Reddy Karosham Diren, Xenaki Dikaia, Adcock Ian M, Oliver Brian G G, Zakarya Razia
Respiratory Cellular and Molecular Biology Group, Woolcock Institute of Medical Research, Macquarie University, Macquarie Park, Sydney, NSW 2113, Australia.
School of Life Science, University of Technology Sydney, Ultimo, NSW 2007, Australia.
Cells. 2024 Dec 31;14(1):31. doi: 10.3390/cells14010031.

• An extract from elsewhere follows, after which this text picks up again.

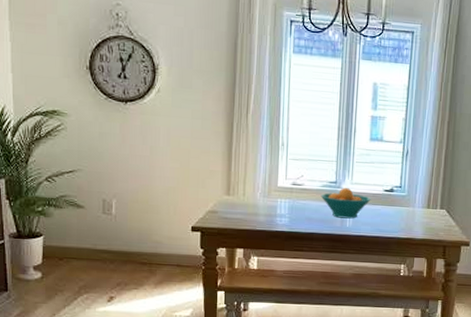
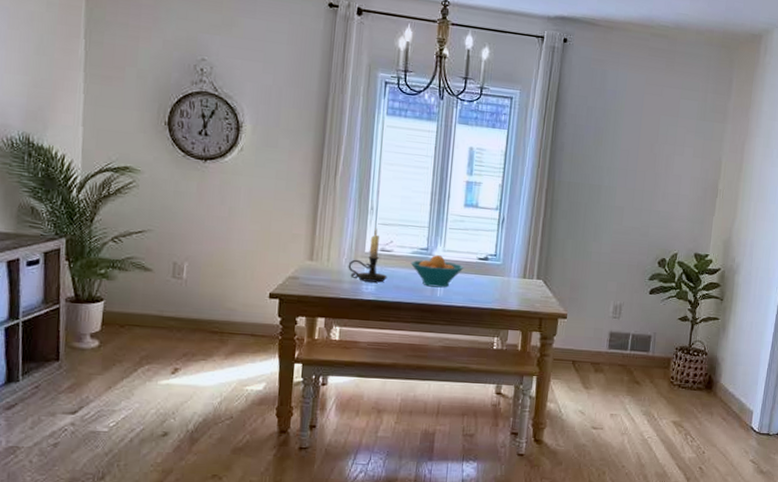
candle holder: none [262,163,300,215] -> present [348,228,387,283]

Chronic obstructive pulmonary disease (COPD) is characterized by progressive and incurable airflow obstruction and chronic inflammation. Both TGF-β1 and CXCL8 have been well described as fundamental to COPD progression. DNA methylation and histone acetylation, which are well-understood epigenetic mechanisms regulating gene expression, are associated with COPD progression. However, a deeper understanding of the complex mechanisms associated with DNA methylation, histone post-translational changes and RNA methylation in the context of regulatory pathways remains to be elucidated. We here report on how DNA methylation and histone acetylation inhibition differentially affect CXCL8 signaling in primary human non-COPD and COPD airway cells. Airway smooth muscle (ASM) cells, a pivotal cell type in COPD, were isolated from the small airways of heavy smokers with and without COPD. Histone acetylation and DNA methylation were inhibited before the TGF-β1 stimulation of cells. Subsequently, CXCL8 production and the abundance and activation of pertinent transcription regulatory proteins (NF-κB, p38 MAPK and JNK) were analyzed. TGF-β1-stimulated CXCL8 release from ASM cells from 'healthy' smoker subjects was significantly modulated by DNA methylation (56.32 pg/mL and 56.60 pg/mL) and acetylation inhibitors (27.50 pg/mL and 48.85 pg/mL) at 24 and 48 h, respectively. However, modulation via the inhibition of DNA methylation (34.06 pg/mL and 43.18 pg/mL) and acetylation (23.14 pg/mL and 27.18 pg/mL) was observed to a lesser extent in COPD ASM cells. These changes were associated with differences in the TGF-β1 activation of NF-κB and MAPK pathways at 10 and 20 min. Our findings offer insight into differential epigenetics in controlling COPD ASM cells and provide a foundation warranting future studies on epigenetic differences associated with COPD diagnosis. This would provide a scope for developing therapeutic interventions targeting signaling and epigenetic pathways to improve patient outcomes.
慢性阻塞性肺疾病(COPD)的特征是进行性且无法治愈的气流阻塞和慢性炎症。转化生长因子-β1(TGF-β1)和趋化因子配体8(CXCL8)均被充分描述为COPD进展的关键因素。DNA甲基化和组蛋白乙酰化是调节基因表达的表观遗传机制,与COPD进展相关。然而,在调控途径的背景下,对与DNA甲基化、组蛋白翻译后修饰和RNA甲基化相关的复杂机制仍有待深入了解。我们在此报告DNA甲基化和组蛋白乙酰化抑制如何在原代人非COPD和COPD气道细胞中差异影响CXCL8信号传导。气道平滑肌(ASM)细胞是COPD中的关键细胞类型,从有和没有COPD的重度吸烟者的小气道中分离出来。在细胞受到TGF-β1刺激之前,抑制组蛋白乙酰化和DNA甲基化。随后,分析CXCL8的产生以及相关转录调节蛋白(核因子κB(NF-κB)、p38丝裂原活化蛋白激酶(p38 MAPK)和c-Jun氨基末端激酶(JNK))的丰度和激活情况。在24小时和48小时时,DNA甲基化(分别为56.32 pg/mL和56.60 pg/mL)和乙酰化抑制剂(分别为27.50 pg/mL和48.85 pg/mL)对来自“健康”吸烟者受试者的ASM细胞经TGF-β1刺激后的CXCL8释放有显著调节作用。然而,在COPD ASM细胞中,通过抑制DNA甲基化(34.06 pg/mL和43.18 pg/mL)和乙酰化(23.14 pg/mL和27.18 pg/mL)的调节作用较小。这些变化与10分钟和20分钟时TGF-β1对NF-κB和丝裂原活化蛋白激酶(MAPK)途径的激活差异有关。我们的研究结果为控制COPD ASM细胞中的差异表观遗传学提供了见解,并为未来关于与COPD诊断相关的表观遗传差异的研究提供了基础。这将为开发针对信号传导和表观遗传途径的治疗干预措施以改善患者预后提供空间。